Prince Abdulaziz bin Salman Al-Saud, center, Minister of Energy of Saudi Arabia looks prior to the … [+] start of a meeting of the Organization of the Petroleum Exporting Countries, OPEC, at their headquarters in Vienna, Austria, Thursday, Dec. 5, 2019. (AP Photo/Ronald Zak)
By that point, markets in Europe and in the U.S. had closed. Oil prices seesawed during the meeting, but ended the day largely unchanged with both Brent and WTI each finishing a few cents higher.

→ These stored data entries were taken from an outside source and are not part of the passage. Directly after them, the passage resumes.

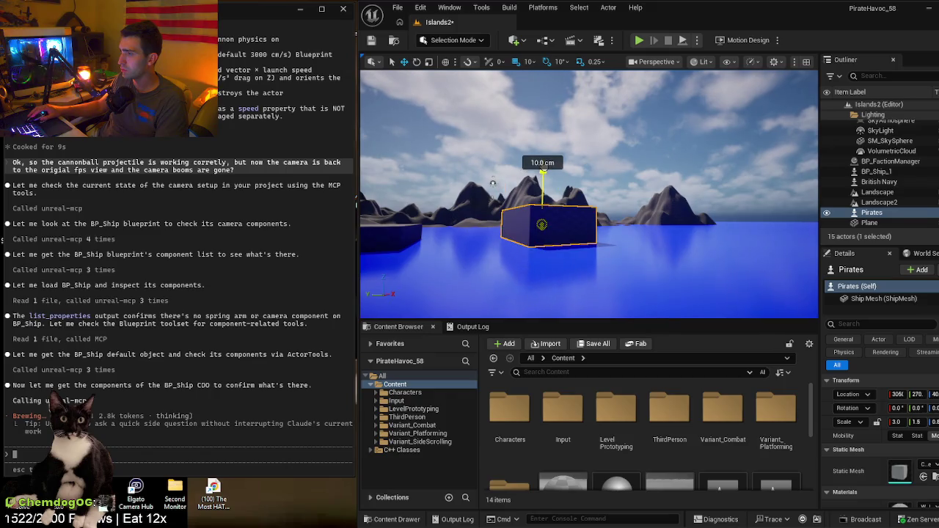
pyautogui.press('f')
pyautogui.moveTo(576, 212); pyautogui.dragTo(576, 212)
pyautogui.click(558, 204)
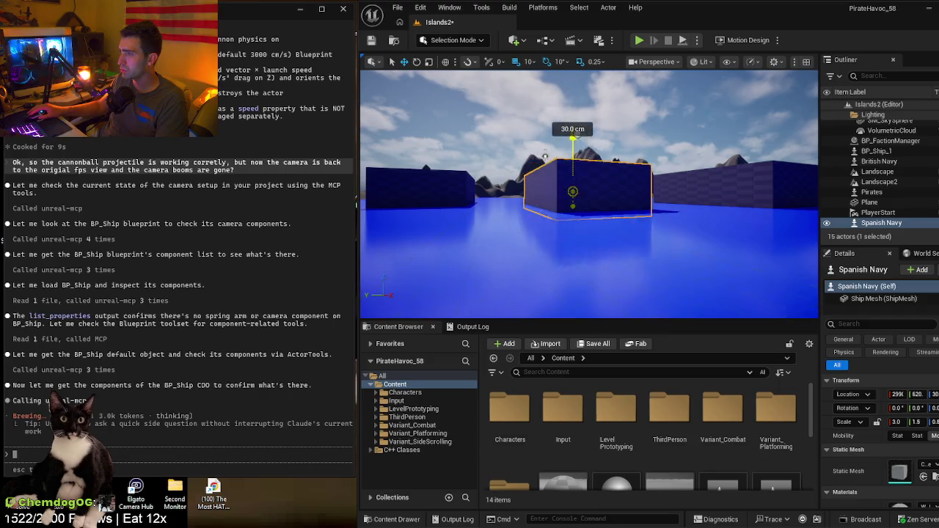
pyautogui.moveTo(577, 133); pyautogui.dragTo(576, 128)
pyautogui.click(441, 182)
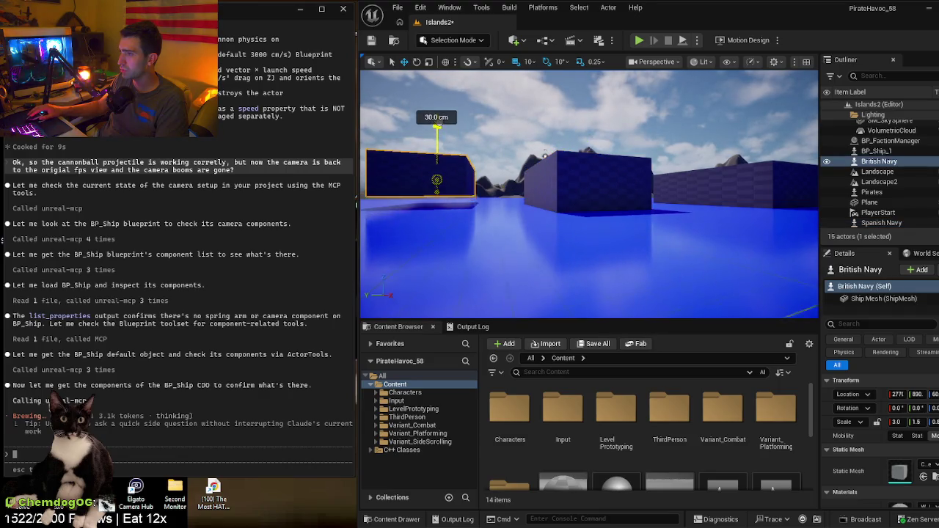
pyautogui.press('f')
pyautogui.moveTo(582, 173)
pyautogui.mouseDown()
pyautogui.moveTo(564, 180)
pyautogui.moveTo(581, 174)
pyautogui.mouseUp()
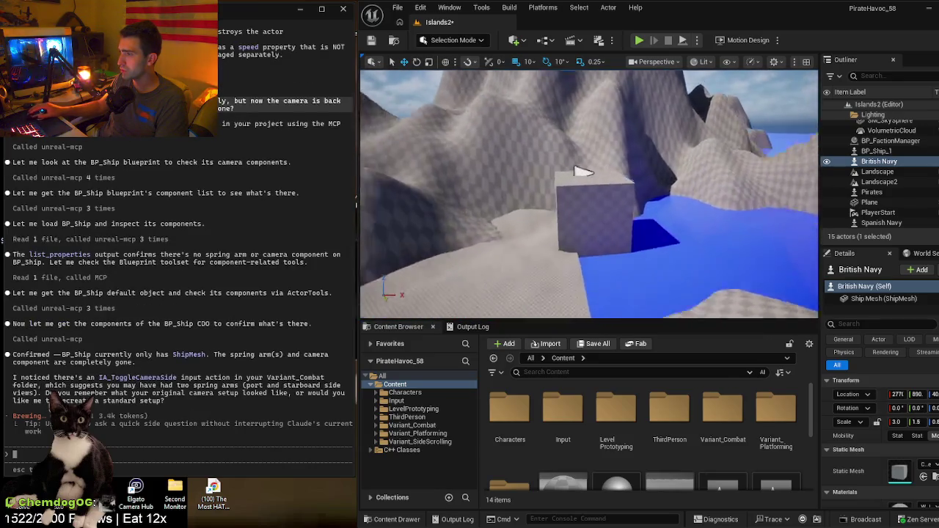
# - Select BP_Ship_1 and drag it sideways along Y across the water
pyautogui.scroll(-10, 582, 173)
pyautogui.click(561, 195)
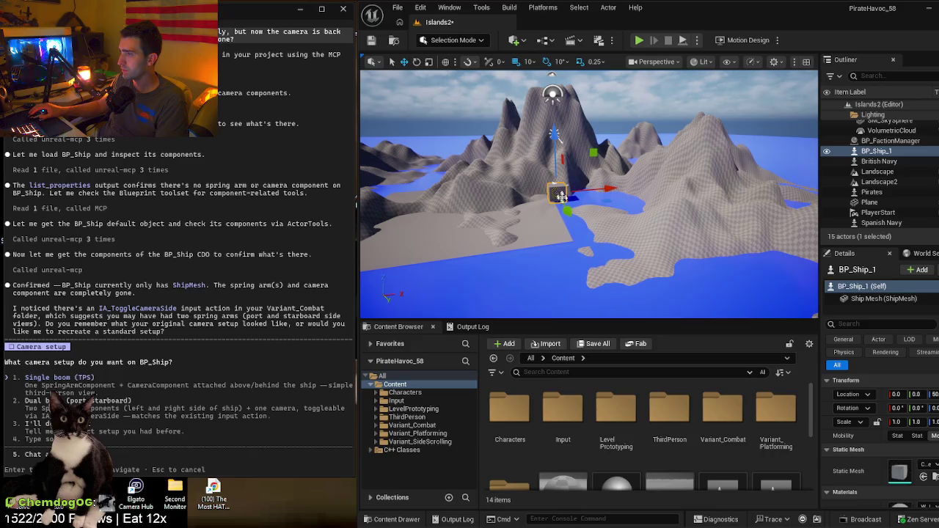
pyautogui.moveTo(600, 193)
pyautogui.mouseDown()
pyautogui.moveTo(591, 172)
pyautogui.moveTo(597, 183)
pyautogui.moveTo(638, 183)
pyautogui.mouseUp()
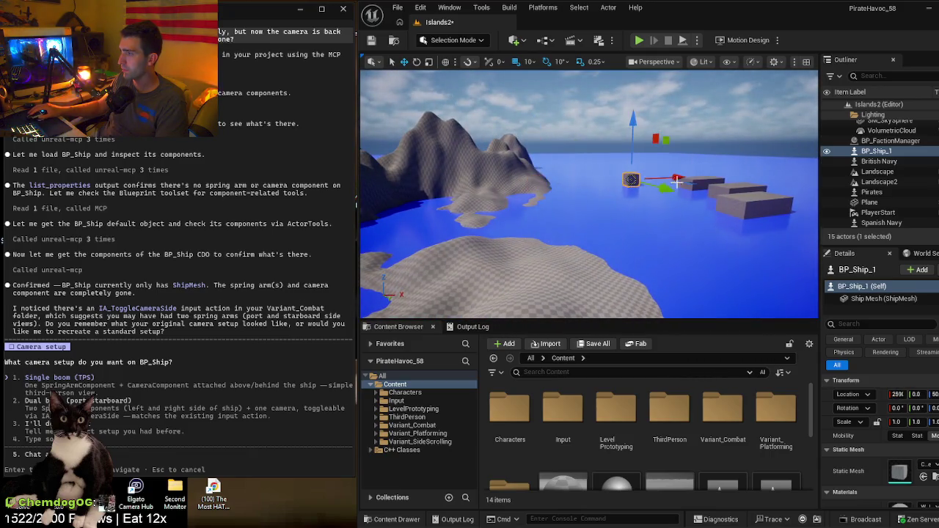
pyautogui.moveTo(586, 217)
pyautogui.mouseDown()
pyautogui.moveTo(608, 205)
pyautogui.moveTo(704, 224)
pyautogui.moveTo(538, 203)
pyautogui.moveTo(377, 220)
pyautogui.moveTo(496, 215)
pyautogui.moveTo(390, 303)
pyautogui.mouseUp()
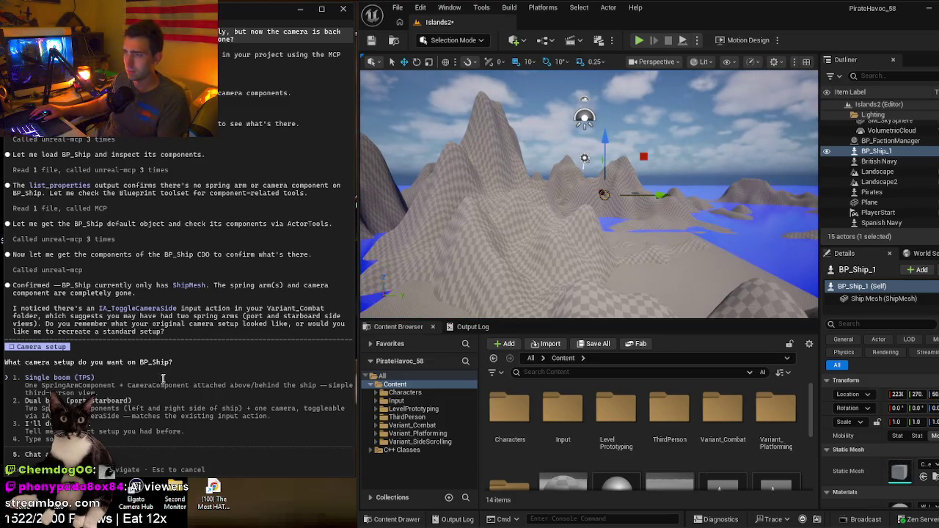
# - Confirm option 1 'Single boom (TPS)' in Claude Code, then start a Play-in-Editor test
pyautogui.press('Return')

Earlier in the day, the Joint Ministerial Monitoring Committee (JMMC), a smaller group of ministers that monitors oil production and for the larger OPEC+ group recommended that the group cut 500,000 barrels per day cut for the first quarter of 2020. Tensions were high, as OPEC ministers discussed how to distribute these cuts between producer nations, especially because some OPEC producers have reduced their cut production while others continue to cheat and over-produce their quotas. Saudi Arabia is reported to have threatened a 400,000 barrel per day production surge if certain countries don’t stop cheating on their quotas. At one point, the Angolan oil minister, whose country has complied with its production cuts, left the meeting and apparently said he wanted to quit OPEC, though he later returned.

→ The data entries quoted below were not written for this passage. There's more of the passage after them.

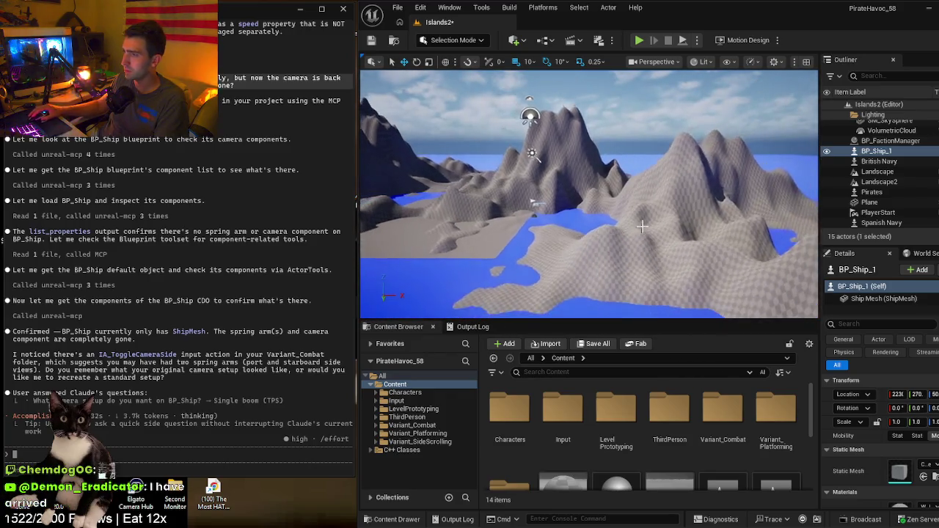
pyautogui.click(639, 228)
pyautogui.press('alt+p')
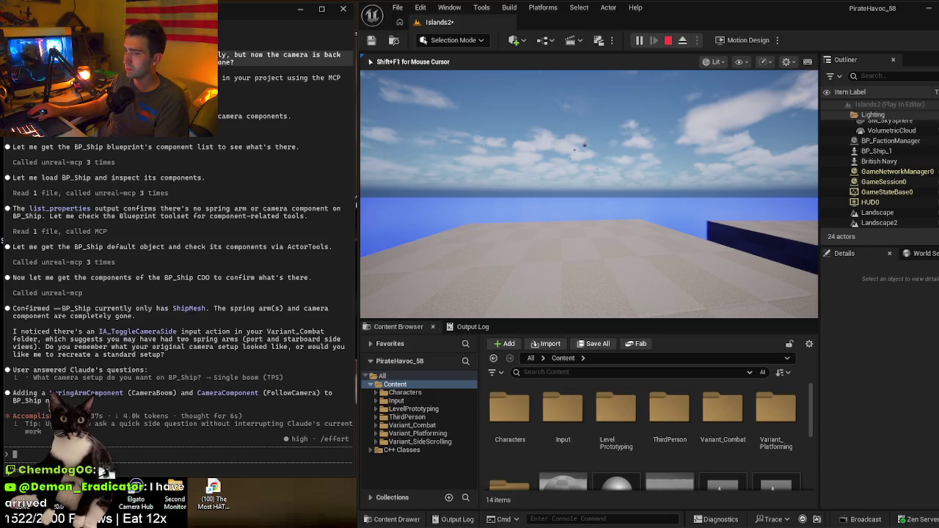
# - Stop the play test and undo twice to return BP_Ship_1 to the origin
pyautogui.press('Escape')
pyautogui.press('w')
pyautogui.press('s')
pyautogui.press('w')
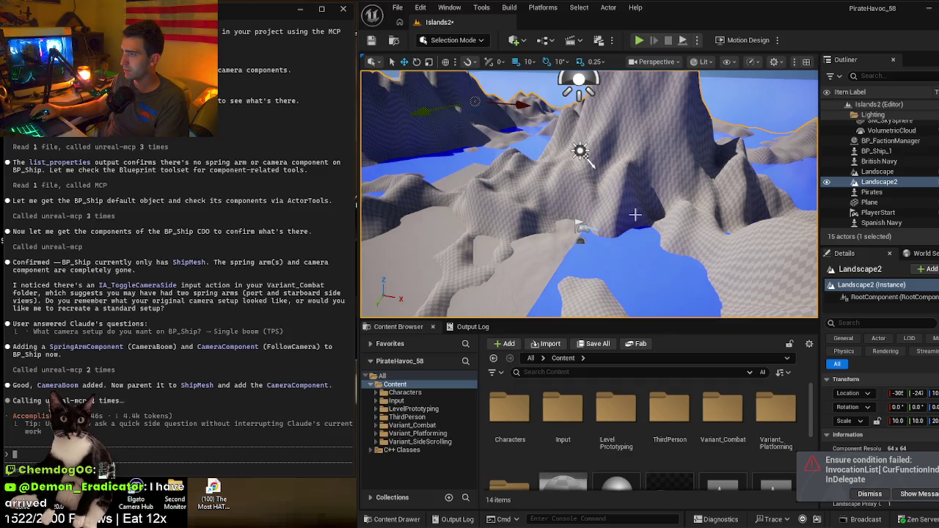
pyautogui.press('ctrl+z')
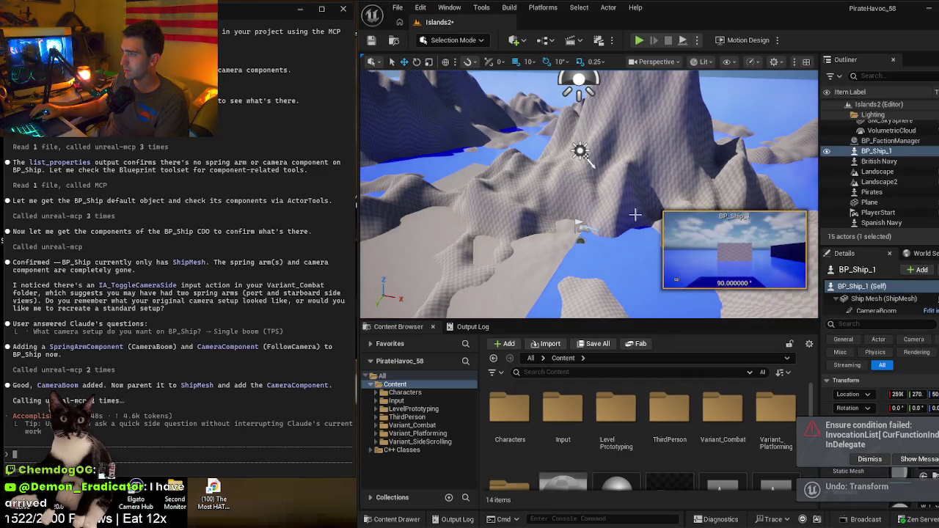
pyautogui.press('ctrl+z')
# - Select and frame the British Navy ship, then select the water plane
pyautogui.press('s')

The larger OPEC+ group meets on Friday and is expected to is expected to reach an agreement. OPEC plans shoulder 2/3 of the 500,000 barrel per day production cut and OPEC’s partners, which include Russia, are expected to shoulder 1/3 of the cut.
Saudi Oil Minister, Prince Abdulaziz bin Salman, arrives at the OPEC+ meeting on December 6, … [+] 2019
Ellen R. Wald
The problem for markets is that these production cuts will be primarily cosmetic and are unlikely to result in a significant reduction in supply. This is because OPEC’s collective production is already below its current targets. Reducing the targets by an additional, collective 500,000 bpd will just reflect the current situation rather than alter the fundamentals. On the OPEC+ side, Russia has apparently secured the group’s approval to exclude its condensate production from its official accounting. Condensates are liquid hydrocarbons that are the byproduct of natural gas production. They are sometimes mixed with crude oil and/or exported as such. OPEC members generally report condensates separately from crude oil as it suits their purposes.
Meanwhile, oil production in the United States reached 12.9 million barrels per day earlier this week, and trade tensions between China and the U.S. rule market sentiment. Oil prices are more likely to react to positive or negative comments by the Trump administration regarding ongoing trade negotiations with China than to OPEC’s attempts to manage the supply of oil. Thus, while oil prices may experience a bump if or when OPEC and Russia announce an agreement on oil production, the market impact over the next several months will likely be muted.